News24 visited the special Covid-19 unit at the Bishop Lavis Community Health Centre where head doctor Mumtaz Abbas gave a step-by-step breakdown of what patients can expect.
“Any patient who has a fever, cough, sore throat or shortness of breath…will be sent across to this area for testing,” Abbas said.
The reception clerk will open a folder for the patient and the nurses, sitting an appropriate distance from the patient, will fill out four forms: a person under investigation form, a specimen collection form, a contact line list form and a lab form.
When the patient is ready for testing, Dr Abbas dons her personal protective equipment, which includes a plastic apron, a blue gown, double gloves, a N95 mask, and a visor or goggles.
The patient’s forms are folded and put into one of two sleeves in a biohazard bag.
The clinician will then label two samples with the patient’s details. Once the two samples – a nasopharyngeal swab and an oropharyngeal swab – have been taken, they are sealed and put into the other sleeve of the biohazard bag, which is then placed in an ice container.
“We insert the swab directly backwards, following the floor of the nose until we hit a bit of resistance. We measure the distance from the nose to the ear and that’s the distance that we basically have to go in and we go backwards, so you’re not going up, you’re not pointing down but you are going directly backwards. Then we turn the swab three times,” said Abbas.

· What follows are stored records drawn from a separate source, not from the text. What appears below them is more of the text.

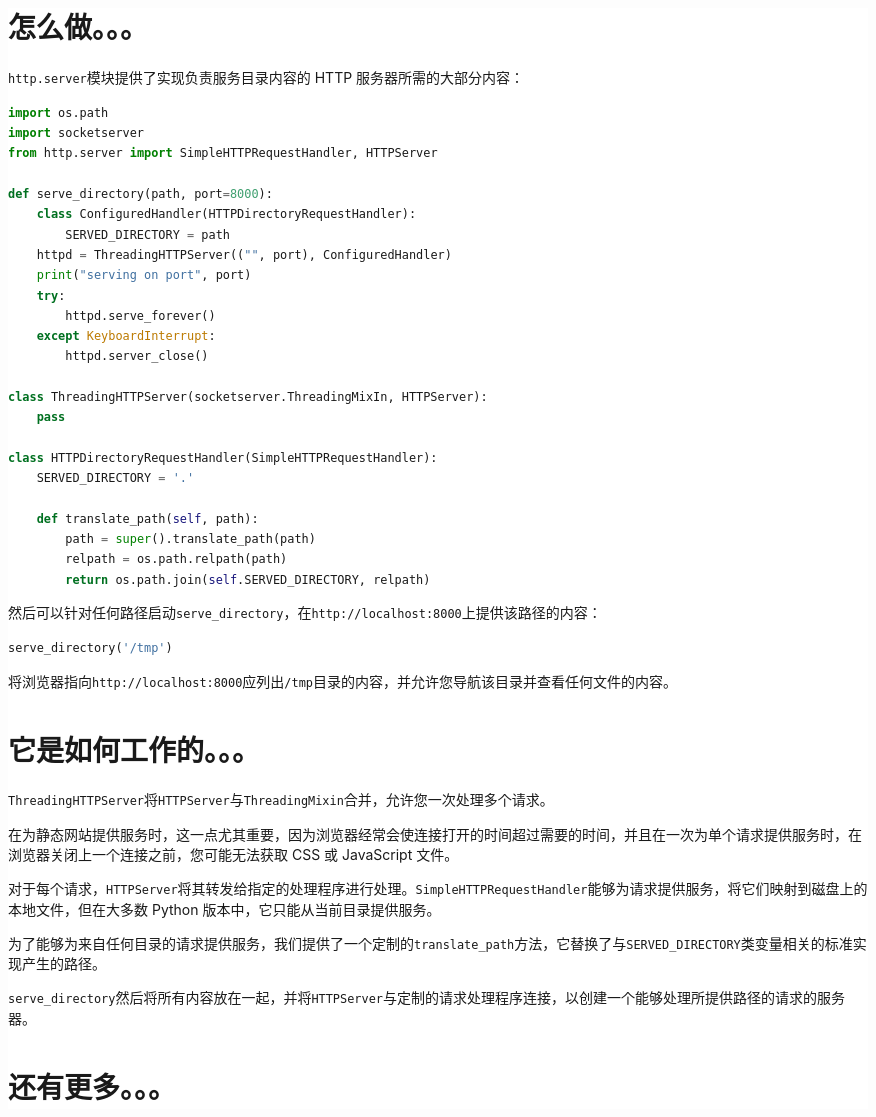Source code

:# 怎么做。。。

`http.server`模块提供了实现负责服务目录内容的 HTTP 服务器所需的大部分内容：

```py
import os.path
import socketserver
from http.server import SimpleHTTPRequestHandler, HTTPServer

def serve_directory(path, port=8000):
    class ConfiguredHandler(HTTPDirectoryRequestHandler):
        SERVED_DIRECTORY = path
    httpd = ThreadingHTTPServer(("", port), ConfiguredHandler)
    print("serving on port", port)
    try:
        httpd.serve_forever()
    except KeyboardInterrupt:
        httpd.server_close()

class ThreadingHTTPServer(socketserver.ThreadingMixIn, HTTPServer):
    pass

class HTTPDirectoryRequestHandler(SimpleHTTPRequestHandler):
    SERVED_DIRECTORY = '.'

    def translate_path(self, path):
        path = super().translate_path(path)
        relpath = os.path.relpath(path)
        return os.path.join(self.SERVED_DIRECTORY, relpath)
```

然后可以针对任何路径启动`serve_directory`，在`http://localhost:8000`上提供该路径的内容：

```py
serve_directory('/tmp')
```

将浏览器指向`http://localhost:8000`应列出`/tmp`目录的内容，并允许您导航该目录并查看任何文件的内容。

# 它是如何工作的。。。

`ThreadingHTTPServer`将`HTTPServer`与`ThreadingMixin`合并，允许您一次处理多个请求。

在为静态网站提供服务时，这一点尤其重要，因为浏览器经常会使连接打开的时间超过需要的时间，并且在一次为单个请求提供服务时，在浏览器关闭上一个连接之前，您可能无法获取 CSS 或 JavaScript 文件。

对于每个请求，`HTTPServer`将其转发给指定的处理程序进行处理。`SimpleHTTPRequestHandler`能够为请求提供服务，将它们映射到磁盘上的本地文件，但在大多数 Python 版本中，它只能从当前目录提供服务。

为了能够为来自任何目录的请求提供服务，我们提供了一个定制的`translate_path`方法，它替换了与`SERVED_DIRECTORY`类变量相关的标准实现产生的路径。

`serve_directory`然后将所有内容放在一起，并将`HTTPServer`与定制的请求处理程序连接，以创建一个能够处理所提供路径的请求的服务器。

# 还有更多。。。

The patient will receive a daily monitoring sheet to monitor their symptoms, a patient information leaflet on how to self-isolate at home, a list of dos and don’ts, and a letter for their employer to inform them that they have been tested and need to remain home for 14 days.
The patient will be contacted with their results within two to three days Abbas said.
Cashier Douglas Tshunza-Lubamba, who had just undergone testing, said while it wasn’t what he expected, it was “nice, quick and easy”.
“It was not painful. I can say that. But it makes you uncomfortable,” he said.